Collected data ▸
------------------------

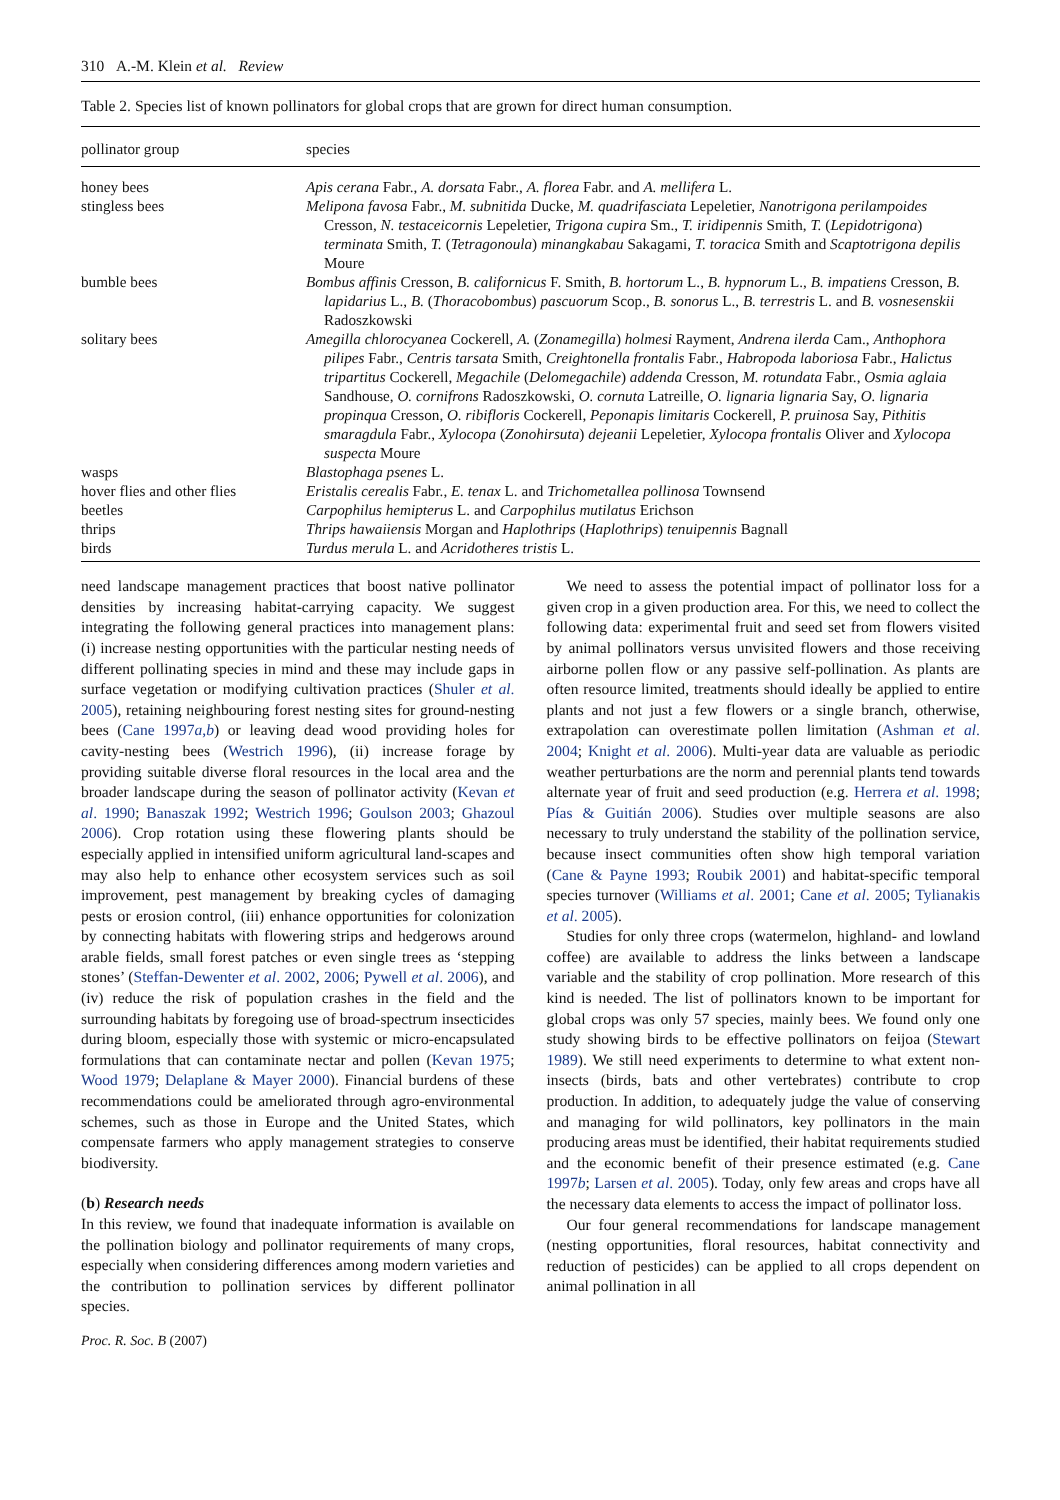310 A.-M. Klein et al. Review
Table 2. Species list of known pollinators for global crops that are grown for direct human consumption.
| pollinator group | species |
| --- | --- |
| honey bees | Apis cerana Fabr., A. dorsata Fabr., A. florea Fabr. and A. mellifera L. |
| stingless bees | Melipona favosa Fabr., M. subnitida Ducke, M. quadrifasciata Lepeletier, Nanotrigona perilampoides Cresson, N. testaceicornis Lepeletier, Trigona cupira Sm., T. iridipennis Smith, T. ( Lepidotrigona ) terminata Smith, T. ( Tetragonoula ) minangkabau Sakagami, T. toracica Smith and Scaptotrigona depilis Moure |
| bumble bees | Bombus affinis Cresson, B. californicus F. Smith, B. hortorum L., B. hypnorum L., B. impatiens Cresson, B. lapidarius L., B. ( Thoracobombus ) pascuorum Scop., B. sonorus L., B. terrestris L. and B. vosnesenskii Radoszkowski |
| solitary bees | Amegilla chlorocyanea Cockerell, A. ( Zonamegilla ) holmesi Rayment, Andrena ilerda Cam., Anthophora pilipes Fabr., Centris tarsata Smith, Creightonella frontalis Fabr., Habropoda laboriosa Fabr., Halictus tripartitus Cockerell, Megachile ( Delomegachile ) addenda Cresson, M. rotundata Fabr., Osmia aglaia Sandhouse, O. cornifrons Radoszkowski, O. cornuta Latreille, O. lignaria lignaria Say, O. lignaria propinqua Cresson, O. ribifloris Cockerell, Peponapis limitaris Cockerell, P. pruinosa Say, Pithitis smaragdula Fabr., Xylocopa ( Zonohirsuta ) dejeanii Lepeletier, Xylocopa frontalis Oliver and Xylocopa suspecta Moure |
| wasps | Blastophaga psenes L. |
| hover flies and other flies | Eristalis cerealis Fabr., E. tenax L. and Trichometallea pollinosa Townsend |
| beetles | Carpophilus hemipterus L. and Carpophilus mutilatus Erichson |
| thrips | Thrips hawaiiensis Morgan and Haplothrips ( Haplothrips ) tenuipennis Bagnall |
| birds | Turdus merula L. and Acridotheres tristis L. |
need landscape management practices that boost native pollinator densities by increasing habitat-carrying capacity. We suggest integrating the following general practices into management plans: (i) increase nesting opportunities with the particular nesting needs of different pollinating species in mind and these may include gaps in surface vegetation or modifying cultivation practices (Shuler et al. 2005), retaining neighbouring forest nesting sites for ground-nesting bees (Cane 1997a,b) or leaving dead wood providing holes for cavity-nesting bees (Westrich 1996), (ii) increase forage by providing suitable diverse floral resources in the local area and the broader landscape during the season of pollinator activity (Kevan et al. 1990; Banaszak 1992; Westrich 1996; Goulson 2003; Ghazoul 2006). Crop rotation using these flowering plants should be especially applied in intensified uniform agricultural land-scapes and may also help to enhance other ecosystem services such as soil improvement, pest management by breaking cycles of damaging pests or erosion control, (iii) enhance opportunities for colonization by connecting habitats with flowering strips and hedgerows around arable fields, small forest patches or even single trees as ‘stepping stones’ (Steffan-Dewenter et al. 2002, 2006; Pywell et al. 2006), and (iv) reduce the risk of population crashes in the field and the surrounding habitats by foregoing use of broad-spectrum insecticides during bloom, especially those with systemic or micro-encapsulated formulations that can contaminate nectar and pollen (Kevan 1975; Wood 1979; Delaplane & Mayer 2000). Financial burdens of these recommendations could be ameliorated through agro-environmental schemes, such as those in Europe and the United States, which compensate farmers who apply management strategies to conserve biodiversity.
(b) Research needs
In this review, we found that inadequate information is available on the pollination biology and pollinator requirements of many crops, especially when considering differences among modern varieties and the contribution to pollination services by different pollinator species.
We need to assess the potential impact of pollinator loss for a given crop in a given production area. For this, we need to collect the following data: experimental fruit and seed set from flowers visited by animal pollinators versus unvisited flowers and those receiving airborne pollen flow or any passive self-pollination. As plants are often resource limited, treatments should ideally be applied to entire plants and not just a few flowers or a single branch, otherwise, extrapolation can overestimate pollen limitation (Ashman et al. 2004; Knight et al. 2006). Multi-year data are valuable as periodic weather perturbations are the norm and perennial plants tend towards alternate year of fruit and seed production (e.g. Herrera et al. 1998; Pías & Guitián 2006). Studies over multiple seasons are also necessary to truly understand the stability of the pollination service, because insect communities often show high temporal variation (Cane & Payne 1993; Roubik 2001) and habitat-specific temporal species turnover (Williams et al. 2001; Cane et al. 2005; Tylianakis et al. 2005).
Studies for only three crops (watermelon, highland- and lowland coffee) are available to address the links between a landscape variable and the stability of crop pollination. More research of this kind is needed. The list of pollinators known to be important for global crops was only 57 species, mainly bees. We found only one study showing birds to be effective pollinators on feijoa (Stewart 1989). We still need experiments to determine to what extent non-insects (birds, bats and other vertebrates) contribute to crop production. In addition, to adequately judge the value of conserving and managing for wild pollinators, key pollinators in the main producing areas must be identified, their habitat requirements studied and the economic benefit of their presence estimated (e.g. Cane 1997b; Larsen et al. 2005). Today, only few areas and crops have all the necessary data elements to access the impact of pollinator loss.
Our four general recommendations for landscape management (nesting opportunities, floral resources, habitat connectivity and reduction of pesticides) can be applied to all crops dependent on animal pollination in all
Proc. R. Soc. B (2007)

------------------------

REQUIRED ACTION ▸
Reproduce exactly the section above that begins at the line containing "vosnesenskii Radoszkowski |" and ends at the line containing "tristis L. |", leaving out all other lines.

SOLUTION FOR THIS TASK ▸
| bumble bees | Bombus affinis Cresson, B. californicus F. Smith, B. hortorum L., B. hypnorum L., B. impatiens Cresson, B. lapidarius L., B. ( Thoracobombus ) pascuorum Scop., B. sonorus L., B. terrestris L. and B. vosnesenskii Radoszkowski |
| solitary bees | Amegilla chlorocyanea Cockerell, A. ( Zonamegilla ) holmesi Rayment, Andrena ilerda Cam., Anthophora pilipes Fabr., Centris tarsata Smith, Creightonella frontalis Fabr., Habropoda laboriosa Fabr., Halictus tripartitus Cockerell, Megachile ( Delomegachile ) addenda Cresson, M. rotundata Fabr., Osmia aglaia Sandhouse, O. cornifrons Radoszkowski, O. cornuta Latreille, O. lignaria lignaria Say, O. lignaria propinqua Cresson, O. ribifloris Cockerell, Peponapis limitaris Cockerell, P. pruinosa Say, Pithitis smaragdula Fabr., Xylocopa ( Zonohirsuta ) dejeanii Lepeletier, Xylocopa frontalis Oliver and Xylocopa suspecta Moure |
| wasps | Blastophaga psenes L. |
| hover flies and other flies | Eristalis cerealis Fabr., E. tenax L. and Trichometallea pollinosa Townsend |
| beetles | Carpophilus hemipterus L. and Carpophilus mutilatus Erichson |
| thrips | Thrips hawaiiensis Morgan and Haplothrips ( Haplothrips ) tenuipennis Bagnall |
| birds | Turdus merula L. and Acridotheres tristis L. |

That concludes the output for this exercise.